Extracted page text data
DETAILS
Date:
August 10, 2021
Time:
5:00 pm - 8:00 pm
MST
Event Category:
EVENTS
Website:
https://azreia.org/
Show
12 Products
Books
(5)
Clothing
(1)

[Exercise goal]:
Which lines run from the one containing "August 10, 2021" to the end of the data? Output them exactly, with nothing added.

[Answer to this exercise]:
August 10, 2021
Time:
5:00 pm - 8:00 pm
MST
Event Category:
EVENTS
Website:
https://azreia.org/
Show
12 Products
Books
(5)
Clothing
(1)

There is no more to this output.